Он вышел из дома, грубоватые кромки воздуха попахивали весной, хотя год только начался.

Новый диковинный закон требовал, чтобы каждый, кто садится в автобус, не только предъявлял паспорт, но и передавал кондуктору свою фотокарточку с номером и подписью. Проверка соответствия портрета, номера и подписи паспортным данным отнимала массу времени. Постановление, кроме того, предписывало, что в случае, если пассажир не располагает точной суммой для оплаты поездки (17  цента за милю), то все, что он заплатит сверх этого, ему будет возвращено в окраинном почтовом отделении, при условии, что он займет свое место в очереди не позднее чем через тридцать три часа после того, как покинет автобус. Выписыванье и штемпелеванье измученным кондуктором квитанций вызывало дополнительные задержки, а поскольку, согласно тому же постановлению, автобус останавливался лишь на тех остановках, на которых желали сойти не менее трех пассажиров, к проволочкам добавлялась немалая путаница. И несмотря на все эти меры, автобусы в те дни были на редкость переполнены.

Кругу все же удалось добраться до цели: вместе с двумя юношами, коих он подкупил (заплатив каждому по десять крун), дабы они согласились составить с ним необходимое трио, он сошел именно там, где намеревался. Его спутники, честно признавшись, что зарабатывают этим на жизнь, тут же вскочили в проходивший трамвай (где правила передвижения были еще сложнее).

Пока он ехал, наступили сумерки, и кривая улочка полностью оправдывала свое название. Он испытывал нервозное возбуждение, неуверенность, тревогу. Он рассматривал возможность побега из Падукграда в другую страну как своего рода возвращение в собственное прошлое, потому что в прошлом его страна была свободной. Если предположить, что пространство и время едины, то бегство и возвращение становятся взаимозаменяемыми. Отличительные черты прошлого (недооцененное в свое время блаженство, ее огненные волосы, ее голос, читающий сыну о милых очеловеченных зверушках) представлялись такими, как будто их можно было заменить или, по крайней мере, имитировать чертами страны, где его ребенок мог расти в безопасности, на воле, в мире и покое (длинный-предлинный пляж, усеянный телами, сияющая милашка и ее атласный атлет – реклама каких-то американских товаров, где-то увиденная, почему-то запавшая в память). Боже мой, подумал он, que j’ai été veule[73], этим следовало заняться еще несколько месяцев тому назад – мой дорогой бедный друг был прав. На улице, казалось, теснились одни книжные лавки и маленькие темные рюмочные. Вот и пришли. Рисунки с птицами и цветами, старые книги, фарфоровый кот в горошек. Круг открыл дверь.

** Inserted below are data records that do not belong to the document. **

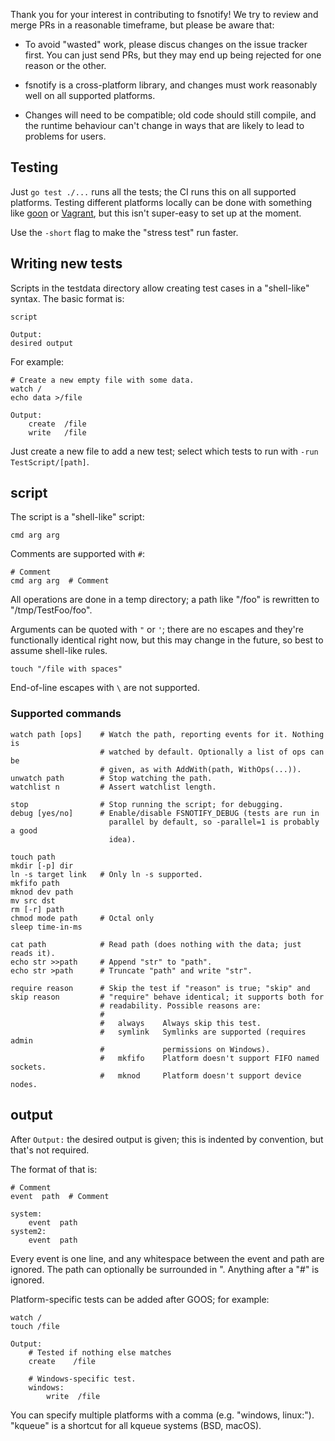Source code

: Thank you for your interest in contributing to fsnotify! We try to review and
merge PRs in a reasonable timeframe, but please be aware that:

- To avoid "wasted" work, please discus changes on the issue tracker first. You
  can just send PRs, but they may end up being rejected for one reason or the
  other.

- fsnotify is a cross-platform library, and changes must work reasonably well on
  all supported platforms.

- Changes will need to be compatible; old code should still compile, and the
  runtime behaviour can't change in ways that are likely to lead to problems for
  users.

Testing
-------
Just `go test ./...` runs all the tests; the CI runs this on all supported
platforms. Testing different platforms locally can be done with something like
[goon] or [Vagrant], but this isn't super-easy to set up at the moment.

Use the `-short` flag to make the "stress test" run faster.

Writing new tests
-----------------
Scripts in the testdata directory allow creating test cases in a "shell-like"
syntax. The basic format is:

    script

    Output:
    desired output

For example:

    # Create a new empty file with some data.
    watch /
    echo data >/file

    Output:
        create  /file
        write   /file

Just create a new file to add a new test; select which tests to run with
`-run TestScript/[path]`.

script
------
The script is a "shell-like" script:

    cmd arg arg

Comments are supported with `#`:

    # Comment
    cmd arg arg  # Comment

All operations are done in a temp directory; a path like "/foo" is rewritten to
"/tmp/TestFoo/foo".

Arguments can be quoted with `"` or `'`; there are no escapes and they're
functionally identical right now, but this may change in the future, so best to
assume shell-like rules.

    touch "/file with spaces"

End-of-line escapes with `\` are not supported.

### Supported commands

    watch path [ops]    # Watch the path, reporting events for it. Nothing is
                        # watched by default. Optionally a list of ops can be
                        # given, as with AddWith(path, WithOps(...)).
    unwatch path        # Stop watching the path.
    watchlist n         # Assert watchlist length.

    stop                # Stop running the script; for debugging.
    debug [yes/no]      # Enable/disable FSNOTIFY_DEBUG (tests are run in
                          parallel by default, so -parallel=1 is probably a good
                          idea).

    touch path
    mkdir [-p] dir
    ln -s target link   # Only ln -s supported.
    mkfifo path
    mknod dev path
    mv src dst
    rm [-r] path
    chmod mode path     # Octal only
    sleep time-in-ms

    cat path            # Read path (does nothing with the data; just reads it).
    echo str >>path     # Append "str" to "path".
    echo str >path      # Truncate "path" and write "str".

    require reason      # Skip the test if "reason" is true; "skip" and
    skip reason         # "require" behave identical; it supports both for
                        # readability. Possible reasons are:
                        #
                        #   always    Always skip this test.
                        #   symlink   Symlinks are supported (requires admin
                        #             permissions on Windows).
                        #   mkfifo    Platform doesn't support FIFO named sockets.
                        #   mknod     Platform doesn't support device nodes.


output
------
After `Output:` the desired output is given; this is indented by convention, but
that's not required.

The format of that is:

    # Comment
    event  path  # Comment

    system:
        event  path
    system2:
        event  path

Every event is one line, and any whitespace between the event and path are
ignored. The path can optionally be surrounded in ". Anything after a "#" is
ignored.

Platform-specific tests can be added after GOOS; for example:

    watch /
    touch /file

    Output:
        # Tested if nothing else matches
        create    /file

        # Windows-specific test.
        windows:
            write  /file

You can specify multiple platforms with a comma (e.g. "windows, linux:").
"kqueue" is a shortcut for all kqueue systems (BSD, macOS).


[goon]: https://github.com/arp242/goon
[Vagrant]: https://www.vagrantup.com/
[integration_test.go]: /integration_test.go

Владелец магазина, Питер Квист, был человеком средних лет, со смуглым лицом, приплюснутым носом, черными подстриженными усиками и черными вьющимися волосами. На нем был летний костюм в сине-белую полоску, из тех, что можно стирать, – безыскусный, но опрятный. Когда Круг вошел, он прощался с пожилой дамой, шею которой обвивало старомодное пушисто-серое боа. Прежде чем опустить вуаль и удалиться, она пристально посмотрела на Круга.

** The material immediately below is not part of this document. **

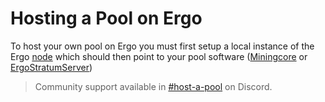 # Hosting a Pool on Ergo

To host your own pool on Ergo you must first setup a local instance of the Ergo [node](/docs/node/install/index.md) which should then point to your pool software ([Miningcore](../miningcore) or [ErgoStratumServer](../stratum))


> Community support available in [#host-a-pool](https://discord.gg/kxbrHVwnm5) on Discord.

«Знаете, кто это был?» – спросил Квист.

Круг покачал головой.

«Доводилось ли вам видеть вдову покойного президента?»

«Да, доводилось».

«А его сестру – доводилось?»

«Не думаю».

«Что ж, это была его сестра», – небрежно сказал Квист.

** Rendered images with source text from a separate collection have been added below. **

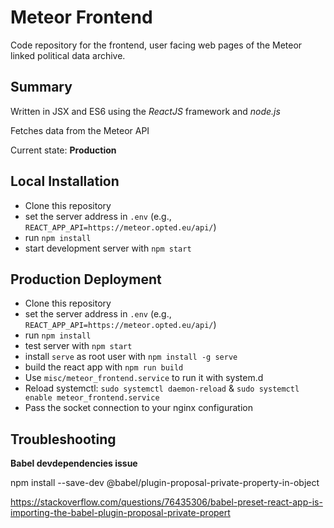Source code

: # Meteor Frontend

Code repository for the frontend, user facing web pages of the Meteor linked political data archive.

## Summary

Written in JSX and ES6 using the *ReactJS* framework and *node.js*

Fetches data from the Meteor API

Current state: **Production**

## Local Installation

- Clone this repository
- set the server address in `.env` (e.g., `REACT_APP_API=https://meteor.opted.eu/api/`)
- run `npm install`
- start development server with `npm start`

## Production Deployment

- Clone this repository
- set the server address in `.env` (e.g., `REACT_APP_API=https://meteor.opted.eu/api/`)
- run `npm install`
- test server with `npm start`
- install `serve` as root user with `npm install -g serve`
- build the react app with `npm run build`
- Use `misc/meteor_frontend.service` to run it with system.d
- Reload systemctl: `sudo systemctl daemon-reload` & `sudo systemctl enable meteor_frontend.service`
- Pass the socket connection to your nginx configuration


## Troubleshooting
**Babel devdependencies issue**

npm install --save-dev @babel/plugin-proposal-private-property-in-object

https://stackoverflow.com/questions/76435306/babel-preset-react-app-is-importing-the-babel-plugin-proposal-private-propert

Круг высморкался и, вытирая нос, скользнул взглядом по содержимому магазина: книги по большей части. В углу гнила груда «Librairie Hachette»[74] (Мольер и все такое) – отвратительная бумага, оторванные корешки. Дивный эстамп из какой-то книги про насекомых, относящейся к началу XIX века, изображал глазчатого бражника и его шагреневую гусеницу, льнущую к ветке и выгибающую шею. Одна из панелей была украшена большой выцветшей фотографией (1894 года) с дюжиной одетых в трико усатых мужчин с искусственными конечностями (у некоторых – обе руки и нога) и многокрасочной картиной с плоскодонкой на Миссисипи.